Pekin idaresi, “temelsiz” olduğunu söylediği araştırmanın hakikat olmadığını savunmuş lakin Mike Pompeo, Çin’e, “korkunç uygulamaları çabucak sonlandırma” daveti yapmıştı.
O sırada Trump, Sincan Uygur Özerk Bölgesi’nde Müslüman Uygur Türklerine yönelik baskı siyasetlerinden ötürü bu siyasetlerin sorumlusu Çin yetkililerine yaptırım uygulanmasını öngören maddeyi onaylamıştı.
Kanunla Müslüman Uygur Türklerine yönelik baskı siyasetlerinin sorumlusu olan Çin yetkililerinin ABD’deki mal varlıkları donduruldu ve bu yetkililere vize yasağı getirildi.
Avustralya Stratejik Siyaset Enstitüsü’nün (ASPI) Eylül ayında elde ettiği uydu fotoğrafları da, Çin’in batısındaki Sincan bölgesinde yer alan kampların 14’ünün inşasının devam ettiğini gösterdi.

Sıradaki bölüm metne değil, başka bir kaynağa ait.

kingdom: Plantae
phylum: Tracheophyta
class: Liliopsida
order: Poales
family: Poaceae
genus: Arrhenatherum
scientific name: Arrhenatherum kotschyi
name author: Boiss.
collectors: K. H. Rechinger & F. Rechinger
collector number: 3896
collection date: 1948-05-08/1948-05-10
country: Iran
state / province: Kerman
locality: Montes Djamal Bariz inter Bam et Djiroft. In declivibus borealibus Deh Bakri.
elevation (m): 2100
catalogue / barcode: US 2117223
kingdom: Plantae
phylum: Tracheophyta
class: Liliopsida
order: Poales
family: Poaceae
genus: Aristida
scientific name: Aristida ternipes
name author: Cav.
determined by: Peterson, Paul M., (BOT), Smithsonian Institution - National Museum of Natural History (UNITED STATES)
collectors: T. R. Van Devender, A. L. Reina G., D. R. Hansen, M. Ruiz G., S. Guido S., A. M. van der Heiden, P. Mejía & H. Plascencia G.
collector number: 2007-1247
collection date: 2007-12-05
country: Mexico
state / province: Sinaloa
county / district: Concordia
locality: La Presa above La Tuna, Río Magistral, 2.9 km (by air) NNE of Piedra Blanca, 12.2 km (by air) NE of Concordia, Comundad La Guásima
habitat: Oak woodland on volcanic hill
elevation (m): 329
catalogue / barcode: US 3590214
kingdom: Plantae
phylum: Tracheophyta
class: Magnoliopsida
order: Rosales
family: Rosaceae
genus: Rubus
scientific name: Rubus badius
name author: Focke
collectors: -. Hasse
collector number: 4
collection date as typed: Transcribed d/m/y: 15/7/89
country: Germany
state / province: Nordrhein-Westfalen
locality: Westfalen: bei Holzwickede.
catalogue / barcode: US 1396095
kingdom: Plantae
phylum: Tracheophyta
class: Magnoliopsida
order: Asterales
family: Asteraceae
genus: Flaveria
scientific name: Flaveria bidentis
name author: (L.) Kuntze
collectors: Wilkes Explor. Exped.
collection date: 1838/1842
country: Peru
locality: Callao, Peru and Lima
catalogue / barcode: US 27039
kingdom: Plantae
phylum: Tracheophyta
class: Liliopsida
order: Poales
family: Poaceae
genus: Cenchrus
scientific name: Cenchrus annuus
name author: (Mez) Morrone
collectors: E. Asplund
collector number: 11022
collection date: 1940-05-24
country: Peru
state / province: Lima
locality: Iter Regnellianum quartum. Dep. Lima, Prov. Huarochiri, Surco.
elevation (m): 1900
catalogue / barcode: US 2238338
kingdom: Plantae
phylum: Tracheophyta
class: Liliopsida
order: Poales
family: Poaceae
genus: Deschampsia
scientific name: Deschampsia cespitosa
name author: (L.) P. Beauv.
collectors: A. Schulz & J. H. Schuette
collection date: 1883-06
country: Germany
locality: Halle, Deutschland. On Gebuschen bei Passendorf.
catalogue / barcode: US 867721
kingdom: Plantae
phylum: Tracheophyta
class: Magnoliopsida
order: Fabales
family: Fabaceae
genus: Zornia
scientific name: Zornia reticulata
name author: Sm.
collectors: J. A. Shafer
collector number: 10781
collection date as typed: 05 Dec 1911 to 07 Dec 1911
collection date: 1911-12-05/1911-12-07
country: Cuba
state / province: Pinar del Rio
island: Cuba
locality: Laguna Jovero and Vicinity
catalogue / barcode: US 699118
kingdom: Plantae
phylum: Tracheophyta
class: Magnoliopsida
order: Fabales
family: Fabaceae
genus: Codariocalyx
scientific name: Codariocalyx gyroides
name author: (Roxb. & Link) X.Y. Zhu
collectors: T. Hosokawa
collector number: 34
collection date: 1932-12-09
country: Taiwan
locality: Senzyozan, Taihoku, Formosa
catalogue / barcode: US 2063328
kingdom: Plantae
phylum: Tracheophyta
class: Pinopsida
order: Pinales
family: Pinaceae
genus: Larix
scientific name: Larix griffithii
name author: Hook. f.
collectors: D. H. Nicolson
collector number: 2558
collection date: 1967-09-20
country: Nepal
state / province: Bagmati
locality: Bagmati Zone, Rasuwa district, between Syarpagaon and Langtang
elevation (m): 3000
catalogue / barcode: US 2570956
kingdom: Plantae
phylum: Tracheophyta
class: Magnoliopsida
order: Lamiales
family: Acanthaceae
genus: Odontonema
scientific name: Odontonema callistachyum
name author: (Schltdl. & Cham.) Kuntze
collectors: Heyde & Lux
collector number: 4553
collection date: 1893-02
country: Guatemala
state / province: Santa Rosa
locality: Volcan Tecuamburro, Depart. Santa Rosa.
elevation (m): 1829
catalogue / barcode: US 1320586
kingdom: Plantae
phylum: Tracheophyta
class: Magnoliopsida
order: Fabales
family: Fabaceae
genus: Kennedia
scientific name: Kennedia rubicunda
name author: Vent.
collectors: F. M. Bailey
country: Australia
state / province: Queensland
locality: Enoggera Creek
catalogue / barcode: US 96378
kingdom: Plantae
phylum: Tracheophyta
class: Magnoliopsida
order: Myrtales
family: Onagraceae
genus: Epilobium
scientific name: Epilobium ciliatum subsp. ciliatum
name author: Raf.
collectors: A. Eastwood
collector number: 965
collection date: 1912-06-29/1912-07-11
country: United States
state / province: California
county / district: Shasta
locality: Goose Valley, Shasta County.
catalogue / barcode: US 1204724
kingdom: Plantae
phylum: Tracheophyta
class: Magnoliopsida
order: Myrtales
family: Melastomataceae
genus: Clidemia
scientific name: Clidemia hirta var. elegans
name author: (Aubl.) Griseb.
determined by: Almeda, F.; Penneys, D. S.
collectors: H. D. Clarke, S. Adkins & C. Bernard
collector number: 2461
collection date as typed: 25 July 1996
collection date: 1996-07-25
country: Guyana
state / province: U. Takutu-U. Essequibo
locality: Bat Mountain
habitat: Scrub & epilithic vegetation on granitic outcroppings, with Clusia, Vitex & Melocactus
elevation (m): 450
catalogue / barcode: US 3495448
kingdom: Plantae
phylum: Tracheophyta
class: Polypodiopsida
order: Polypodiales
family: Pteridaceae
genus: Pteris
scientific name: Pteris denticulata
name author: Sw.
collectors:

ASPI’nin raporunda, kampların fabrikaların yakınlarında bulunduğu ve gözaltında tutulanların buralarda zorla çalıştırıldığı bilgisine yer veriliyor.
Pekin idaresi Sincan’da insan hakları ihlalleri olmadığını söylüyor. Çinli yetkililer evvel gözaltı kamplarının varlığını inkar etmiş, daha sonra ise bu kamplarda yoksulluğu ve terör tehdidini ortadan kaldırma hedefli meslek edindirme ve tekrar eğitim programları uygulandığını açıklamıştı.
Sincan bölgesindeki Müslümanlara yönelik “suçlamaların” meskende Kuran bulundurulması yahut domuz eti yenmemesi üzere nedenlere dayandırılabildiği ve bu bireylerin kamplarda keyfi gözaltılar, sıhhat hizmetlerine erişimin engellenmesi yahut zorla doğum denetimi üzere uygulamalara maruz kaldığı söz ediliyor.
Uygur ailelerin yanına Han soyuna mensup Çinli yetkililerin “akraba” sıfatıyla nezaret gayeli iskanı ve kamu alanlarında yaygın bir gözetleme sistemine başvurulduğu belirtiliyor.
En büyük kampın Sincan Uygur Özerk Bölgesi’nin başşehri Urumçi’deki Dabançeng kampı olduğu ve burada 100’e yakın binanın tespit edildiği belirtiliyor.